In retorica, fin dalle sue forme classiche, si intende per "figura" (spesso "figura retorica"; in greco σχῆμα, schêma; in latino figura, da fingo, 'plasmo'[1]) qualsiasi artificio nel discorso volto a creare un particolare effetto. Si parla di "artificio" in quanto la figura rappresenta, soprattutto nel linguaggio poetico, una "deviazione", uno "scarto" rispetto al linguaggio comune: così le intende il maestro di retorica romano Marco Fabio Quintiliano (I secolo d.C.)[1]. Autori come il saggista francese Gérard Genette (in Figure, 1969) hanno evidenziato il paradosso che implica questa definizione, in quanto anche il linguaggio comune è intriso di deviazioni e scarti, con ampio uso delle figure.
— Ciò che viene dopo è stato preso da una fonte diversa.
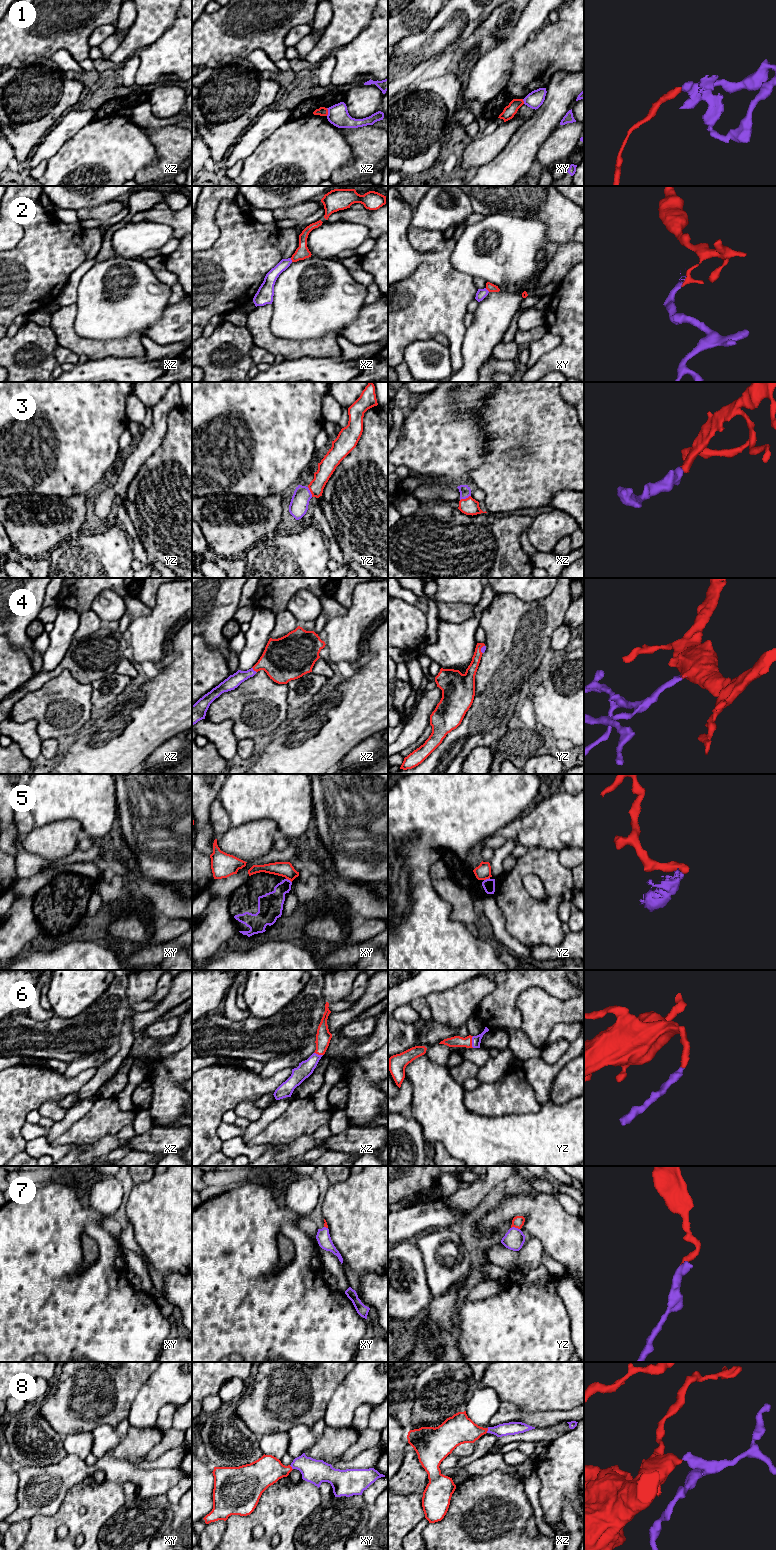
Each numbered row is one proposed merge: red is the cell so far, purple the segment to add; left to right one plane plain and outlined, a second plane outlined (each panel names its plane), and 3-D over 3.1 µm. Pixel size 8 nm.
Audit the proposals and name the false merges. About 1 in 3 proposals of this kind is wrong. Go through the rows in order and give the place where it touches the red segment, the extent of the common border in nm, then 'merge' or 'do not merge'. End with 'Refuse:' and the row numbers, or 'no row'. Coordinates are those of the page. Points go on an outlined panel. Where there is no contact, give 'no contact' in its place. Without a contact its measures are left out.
1: meets red in xz at (327, 112); contact 60 nm long; do not merge
2: meets red in xz at (291, 259); contact 40 nm long; do not merge
3: meets red in xz at (466, 498); contact 100 nm long; merge
4: meets red in xz at (254, 670); contact 60 nm long; merge
5: meets red in xy at (289, 879); contact 60 nm long; do not merge
6: meets red in yz at (471, 1042); contact 100 nm long; merge
7: meets red in yz at (515, 1227); contact 70 nm long; merge
8: meets red in xz at (487, 1430); contact 40 nm long; merge
Refuse: 1, 2, 5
Dal canto suo, il saggista bulgaro Cvetan Todorov (in Ducrot-Todorov, Dizionario enciclopedico delle scienze del linguaggio, 1972) ha sottolineato come non ogni figura rappresenti una deviazione dal linguaggio comune (non sono tali, ad esempio, l'asindeto e il polisindeto). Nel complesso, a dispetto del chiaro senso dello scarto che le figure portano con sé, non è facile individuare la norma espressiva rispetto a cui la deviazione verrebbe esercitata.[2]
Fu comunque Gorgia da Lentini (V secolo a.C.) il primo ad individuare il ricorrere di espedienti formali nella cura della prosa ricercata, come l'isocolo, l'omoteleuto, l'antitesi. Cicerone (I secolo a.C.) parlò delle figure come di lumina ('luci'), flores ('fiori') e colores ('colori'), per il potere di illuminare il discorso e di attribuirgli varietà e vivacità.[1]
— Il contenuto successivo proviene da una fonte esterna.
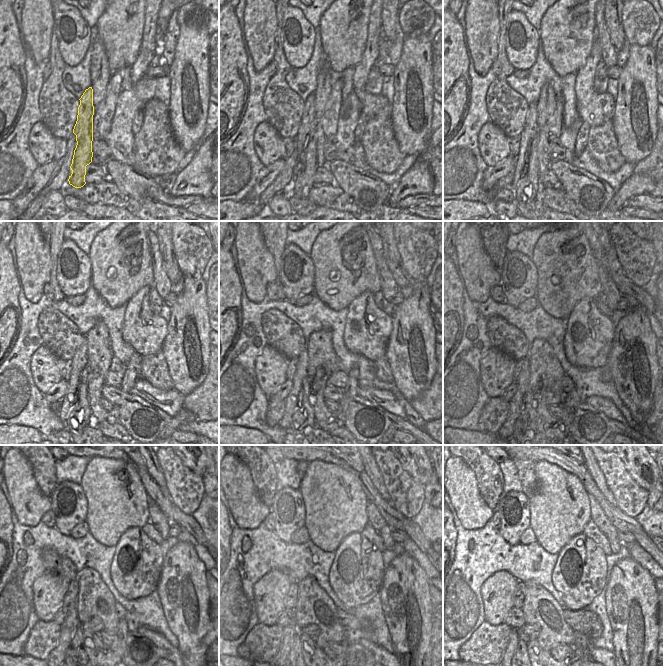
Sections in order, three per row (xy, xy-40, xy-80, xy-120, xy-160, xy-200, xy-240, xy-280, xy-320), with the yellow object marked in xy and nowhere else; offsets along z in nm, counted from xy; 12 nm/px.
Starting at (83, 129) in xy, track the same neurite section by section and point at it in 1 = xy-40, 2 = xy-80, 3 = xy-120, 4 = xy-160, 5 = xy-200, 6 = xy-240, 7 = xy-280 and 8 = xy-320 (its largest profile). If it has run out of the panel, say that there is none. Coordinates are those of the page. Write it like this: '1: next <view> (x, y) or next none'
1: next xy-40 (305, 167)
2: next xy-80 (526, 171)
3: next xy-120 (80, 416)
4: next xy-160 (304, 415)
5: next xy-200 (523, 396)
6: next xy-240 (72, 621)
7: next xy-280 (296, 648)
8: next xy-320 (521, 645)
Due sono le figure retoriche che più di altre hanno contribuito a caratterizzare la lingua letteraria: la metafora e la metonimia. La metafora indica un dato oggetto nominandone un altro che sta in rapporto al primo come possibile termine di paragone, ma che proviene da una diversa area semantica (ad esempio, un uomo coraggioso viene indicato come "un leone"); il rapporto di somiglianza tra le diverse aree semantiche sfruttate dalle metafore è storicamente definito, in quanto stabilito in modi diversi nel tempo dai diversi sistemi culturali. La metonimia indica un oggetto nominandone un altro che sta con il primo in un rapporto di contiguità logica ("leggere Dante" intendendo "leggere le opere di Dante") o materiale ("bere un bicchiere" intendendo "bere il contenuto di un bicchiere"). La metafora opera una sostituzione più forte rispetto a quella operata dalla metonimia.[3]